Just to place that in context, in Pakistan the flood waters were so fierce they have carved out new rivers, ripped away communities, roads, all forms of stability and normalcy, comfort and ease in a country already in economic free fall. It literally is impossible to get our heads around it. Yes, California is in the worst drought in 12,000 years or some such nightmare and our community is preparing to have lost 90% of the forest within 10 years - but disappearing under water at this scale is an immediate onslaught of absolute devastation with nowhere to run to.

It made me impossibly aware of the clean sheets in the bed I was sitting in, the roof over my head, the privilege of a night sleep ahead and that I would wake up to a shower and a fridge of food. All of these things are miracles. Miracles that we really can forget are the most profound privileges that we take for granted. And they really can be taken away.

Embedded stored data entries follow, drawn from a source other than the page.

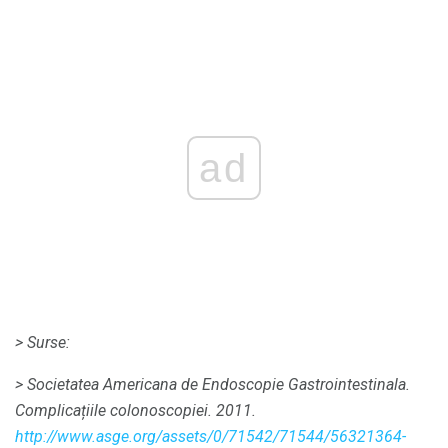
ad
> Surse:
> Societatea Americana de Endoscopie Gastrointestinala.
Complicațiile colonoscopiei.
2011.
http://www.asge.org/assets/0/71542/71544/56321364-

Mark and I (and millions of other Californians) have been getting more and more intimate with hardships that millions more without our privileges live with every day.

During the PG&E orchestrated power outages that come with any wind during fire season in California (to protect against trees falling on power lines and starting more fires - which keeps happening), many of us have no electricity and no water etc in what has often also been horrendous heat with no clean air and only smoke to breathe - which frankly is super stressful and beareable only because you know it has an end when normalcy will resume. It's made me hyper aware of privilege of 'the return to normalcy' when for millions this is daily life and it doesn't end - it just gets more extreme as the climate tanks.

As a result, these disasters have been getting more and more real for me. Real, as in, I have no psychic insulation from them beyond the obvious fact that my body is currently not sitting in them.

But 33 million Pakistanis are now looking down the barrel of climate change as it hits them in the face, and in this moment I am clueless what to think or do. They have been planting millions and millions of trees to help combat climate change but how many of them even survived these floods?

And, Pakistani's are not major creators or contributors to climate change, just as the Pacific Islanders quietly vanishing under rising oceans are not, and the Indigenous communities worldwide facing the destabilisation of the climate that underpins their traditional ways are not.

The same with the millions of exquisite species we share this world with who are not contributing to climate change, and yet choicelessly the world they depend upon is in a free fall of change so enormous we - the creators - seem incapable of truly taking on board what it is that we are doing. Because it's become normal.

And - yet - somehow we need to actually face, acknowledge, feel, digest and assimilate the scale and implications, adjustments, sacrifices and transformations of life as we know it, not crumple into shame, apathy or immobilization.

Can we actually get the gift of life's howl that we wake up and remember who we are as parts of nature, custodians of a miraculous world now being shredded almost beyond recognition in some places...

Can we face this? Can we feel it? Can we stop running and doing, and running and hiding, running and numbing out - stop distracting ourselves long enough to let this undo us so that we have a chance of a reset and starting again?

Because it's true - today it's Pakistan, but tomorrow it literally could be your - whole - country.